Exercise passage: Begin
I think I'm using numbers 1 and 2 instead of l and r. Even if you're using the -Ui options there are always a few files that you have to merge manually unless you're ignoring them, /etc/motd for example.


----------



## _martin (Mar 9, 2015)

phoenix, kpa  Hmm .. you are right. Other keys are there too - "1" and "2". For me it's still too close together (but better than "l" "r").
I'd say "w" for left and "o" for right, or even "a"-"d" combinations (as in wsad) would be better. My preference though.

Beeblebrox /usr/sbin/mergemaster during source updates. Not many changes during RELENG, but way too many in major update. Some could be skipped (only headers) but why not to merge them when the option is there. It's just my brain has a problem with the motion of pressing something on left for right


----------



## Beeblebrox (Mar 9, 2015)
Exercise passage: End
= Task description =
Please rewrite everything in the forum thread from "## _martin (Mar" down to "Beeblebrox (Mar 9, 2015)", swapping "brain" for "head". Rely only on the forum thread above.
Listed entries: Begin
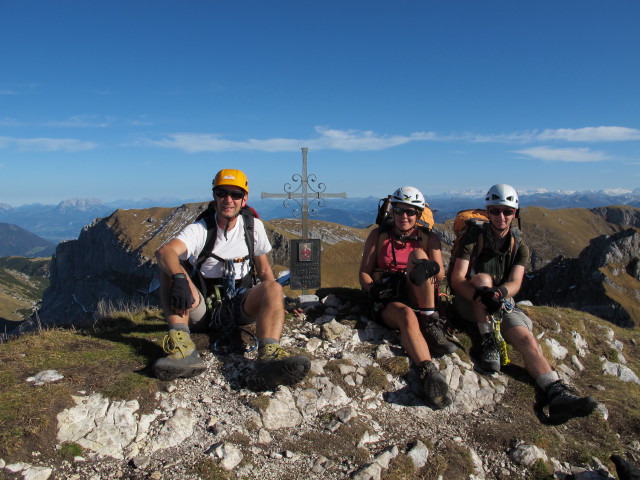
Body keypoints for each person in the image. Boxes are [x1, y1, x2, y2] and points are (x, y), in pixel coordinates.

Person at [449, 183, 598, 424]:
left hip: (500, 302)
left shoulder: (519, 245)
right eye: (495, 211)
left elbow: (516, 283)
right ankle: (490, 340)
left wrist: (498, 295)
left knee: (527, 339)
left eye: (507, 211)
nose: (501, 216)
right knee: (483, 278)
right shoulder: (472, 238)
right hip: (468, 302)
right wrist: (482, 294)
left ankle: (556, 392)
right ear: (488, 212)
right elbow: (457, 280)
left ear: (515, 213)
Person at [153, 168, 311, 390]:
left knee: (273, 286)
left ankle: (269, 357)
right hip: (202, 310)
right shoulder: (200, 229)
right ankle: (183, 350)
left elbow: (264, 271)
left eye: (235, 194)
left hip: (240, 306)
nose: (228, 200)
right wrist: (179, 276)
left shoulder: (253, 227)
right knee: (168, 270)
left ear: (244, 198)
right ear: (214, 196)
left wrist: (277, 300)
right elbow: (165, 252)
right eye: (222, 193)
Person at [359, 186, 456, 410]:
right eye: (400, 210)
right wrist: (373, 290)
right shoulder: (379, 235)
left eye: (411, 212)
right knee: (406, 316)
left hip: (418, 293)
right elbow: (364, 272)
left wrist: (428, 266)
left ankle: (430, 320)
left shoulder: (427, 238)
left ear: (419, 214)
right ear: (392, 211)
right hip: (388, 296)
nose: (405, 216)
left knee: (419, 256)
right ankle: (429, 372)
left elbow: (440, 274)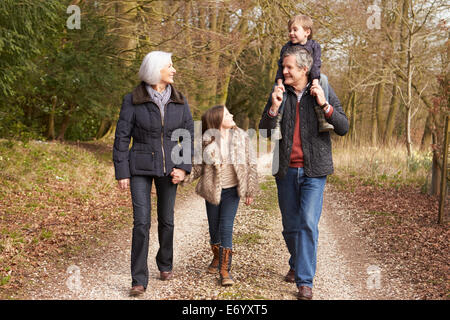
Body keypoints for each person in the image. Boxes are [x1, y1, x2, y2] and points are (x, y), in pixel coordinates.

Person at [258, 46, 348, 300]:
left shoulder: (322, 90)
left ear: (303, 69)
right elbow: (263, 132)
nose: (283, 71)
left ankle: (305, 282)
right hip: (285, 169)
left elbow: (343, 127)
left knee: (308, 223)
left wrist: (325, 105)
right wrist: (273, 108)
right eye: (283, 67)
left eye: (288, 68)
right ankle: (297, 261)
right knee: (290, 227)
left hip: (314, 170)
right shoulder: (279, 93)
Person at [113, 51, 194, 297]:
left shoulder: (180, 100)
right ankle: (138, 278)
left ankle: (165, 262)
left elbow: (187, 135)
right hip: (139, 166)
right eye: (169, 66)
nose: (174, 70)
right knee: (141, 222)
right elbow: (122, 136)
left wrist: (183, 167)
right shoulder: (133, 99)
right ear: (155, 70)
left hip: (170, 167)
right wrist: (122, 172)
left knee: (167, 220)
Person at [182, 105, 258, 286]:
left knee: (226, 227)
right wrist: (183, 176)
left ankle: (225, 270)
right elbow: (198, 165)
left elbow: (251, 164)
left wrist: (250, 190)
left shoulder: (242, 137)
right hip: (212, 190)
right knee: (214, 228)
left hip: (233, 191)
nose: (231, 115)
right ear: (217, 120)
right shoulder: (207, 141)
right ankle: (216, 256)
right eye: (227, 114)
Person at [272, 14, 334, 139]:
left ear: (307, 32)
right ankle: (277, 121)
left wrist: (315, 82)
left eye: (295, 30)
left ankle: (322, 116)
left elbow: (316, 64)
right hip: (288, 80)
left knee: (324, 79)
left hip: (311, 78)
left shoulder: (314, 46)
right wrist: (279, 83)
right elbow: (280, 67)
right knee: (279, 90)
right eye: (290, 30)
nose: (291, 33)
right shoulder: (286, 47)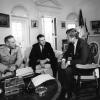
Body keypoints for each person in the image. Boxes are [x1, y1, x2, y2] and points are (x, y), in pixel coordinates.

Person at [58, 28, 94, 99]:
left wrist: (69, 62)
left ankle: (69, 92)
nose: (66, 38)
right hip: (77, 65)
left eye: (67, 37)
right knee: (60, 66)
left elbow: (83, 61)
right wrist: (63, 60)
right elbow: (66, 53)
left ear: (73, 37)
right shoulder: (71, 44)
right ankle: (63, 88)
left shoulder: (83, 43)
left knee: (67, 70)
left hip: (86, 67)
Listed entries: End
= Solution for this exercise =
## _martin (Mar 9, 2015)

phoenix, kpa  Hmm .. you are right. Other keys are there too - "1" and "2". For me it's still too close together (but better than "l" "r").
I'd say "w" for left and "o" for right, or even "a"-"d" combinations (as in wsad) would be better. My preference though.

Beeblebrox /usr/sbin/mergemaster during source updates. Not many changes during RELENG, but way too many in major update. Some could be skipped (only headers) but why not to merge them when the option is there. It's just my head has a problem with the motion of pressing something on left for right


----------



## Beeblebrox (Mar 9, 2015)